Between your own countrymen deriding you for being in the army, and the army deriding you for your own slaughter, a man didn’t know what to be thinking. A man’s mind could be roaring out in pain of a sort. The fact that the war didn’t make a jot of sense any more hardly came into it.
He was twenty-one now. That was a grown man, right enough. He couldn’t cross back quick enough. It was very strange to him. All the ‘valleys of death’ he had been through, all the fields of dead men, all the insane noise, and wastage of living hearts, you would think would have deterred him mightily. He didn’t understand the war in the upshot, and he had thought to himself a dozen times and more that no one on earth understood it rightly. And he certainly didn’t desire it and he feared it like the hunted animal fears the hunter and the hounds — but all the same he grew happier the closer he drew to his friends. A sort of happiness he feared he could have nowhere else. If he thought of Dolly, indeed, he felt tearful. If he thought of Gretta he felt as if he must stop breathing and die. Indeed, he could cry at the shortest notice, queer little things set him off, a fag butt thrown on the ground, the whistling of a lonely bird, he had to stop and collect himself, let the crying stop, and the shaking stop. He didn’t really care if anyone saw him. That wasn’t important. If it looked like cowardice, it looked like cowardice, and that was that. He knew that it was just tha
t he was a man with bits of himself broken. That’s all it fucking was. In those moments he was as weak as a newborn lamb; the weakest soldier in Germany could have killed him with his breath. But still he hurried back along the ways of the war, and with a curious pride he came into the place where his new platoon was set, and gave Christy Moran a glad hello, and received one back, and an embrace.
‘I thought I would not see you again, Willie,’ said the company sergeant-major.
‘I don’t blame you,’ said Willie Dunne. ‘Are there any of the other lads I know here now?’
‘These are new lads now,’ said Christy Moran. ‘Geordies, they call themselves, each and every one. They talk so dark they might as well be fellas from the Galway islands.’
But then Willie saw a familiar face.
‘Sarge, Sarge, you didn’t tell me Joe Kielty came through.’
‘ Ah, yes. You can’t kill Joe, Willie.‘
Willie went over to the Joe Kielty who had been smiling across all the while. He took Joe’s right hand in both his hands and shook the hand.
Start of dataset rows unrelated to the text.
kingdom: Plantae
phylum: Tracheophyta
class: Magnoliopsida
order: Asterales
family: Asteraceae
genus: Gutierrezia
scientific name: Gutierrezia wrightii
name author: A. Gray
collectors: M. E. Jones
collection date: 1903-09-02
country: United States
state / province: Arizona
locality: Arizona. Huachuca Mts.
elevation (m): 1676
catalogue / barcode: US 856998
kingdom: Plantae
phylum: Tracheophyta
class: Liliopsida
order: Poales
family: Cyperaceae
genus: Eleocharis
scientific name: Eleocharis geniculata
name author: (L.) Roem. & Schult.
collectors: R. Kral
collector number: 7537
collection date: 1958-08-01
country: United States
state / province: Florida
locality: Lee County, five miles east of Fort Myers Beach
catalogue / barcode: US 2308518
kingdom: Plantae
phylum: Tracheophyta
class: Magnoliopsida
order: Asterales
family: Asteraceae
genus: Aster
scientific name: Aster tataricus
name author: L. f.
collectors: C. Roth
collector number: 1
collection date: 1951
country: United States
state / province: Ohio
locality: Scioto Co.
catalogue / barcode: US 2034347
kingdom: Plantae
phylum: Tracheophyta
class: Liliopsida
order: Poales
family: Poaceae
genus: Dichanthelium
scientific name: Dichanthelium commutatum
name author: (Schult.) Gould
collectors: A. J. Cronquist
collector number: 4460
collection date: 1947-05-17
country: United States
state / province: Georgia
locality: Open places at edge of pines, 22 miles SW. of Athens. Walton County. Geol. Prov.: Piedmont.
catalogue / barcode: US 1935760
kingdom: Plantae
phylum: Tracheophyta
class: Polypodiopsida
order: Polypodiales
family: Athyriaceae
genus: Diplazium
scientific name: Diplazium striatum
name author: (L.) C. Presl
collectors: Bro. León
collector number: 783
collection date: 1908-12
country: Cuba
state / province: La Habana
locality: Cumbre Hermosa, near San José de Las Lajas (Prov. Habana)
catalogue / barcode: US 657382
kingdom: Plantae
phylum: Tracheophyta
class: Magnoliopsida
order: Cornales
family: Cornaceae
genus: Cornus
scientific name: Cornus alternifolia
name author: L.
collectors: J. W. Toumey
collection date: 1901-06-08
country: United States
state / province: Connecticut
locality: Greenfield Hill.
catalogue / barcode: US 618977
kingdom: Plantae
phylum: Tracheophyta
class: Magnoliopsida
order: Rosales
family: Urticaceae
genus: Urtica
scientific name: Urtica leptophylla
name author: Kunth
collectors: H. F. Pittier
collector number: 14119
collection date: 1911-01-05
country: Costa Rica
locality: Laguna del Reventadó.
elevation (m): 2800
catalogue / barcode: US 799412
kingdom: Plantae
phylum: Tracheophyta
‘Joe, you must be the best gunner in all of Flanders.’
‘Ah, not so bad.’
‘The best gunner, my God.’
‘The best runner, anyhow,’ said Joe Kielty, laughing.
‘Come here a minute,’ said the sergeant-major, and Willie followed him to a dugout. Christy Moran ducked in there and came out again carrying a thick book that Willie thought he recognized.
‘I sent all of Timmy Weekes’ things back, like you do, and I hoped his father and mother wouldn’t mind it, but I kept this back. I was going to send it on to you in a while. But you’re here now, Willie, and can take charge of it.’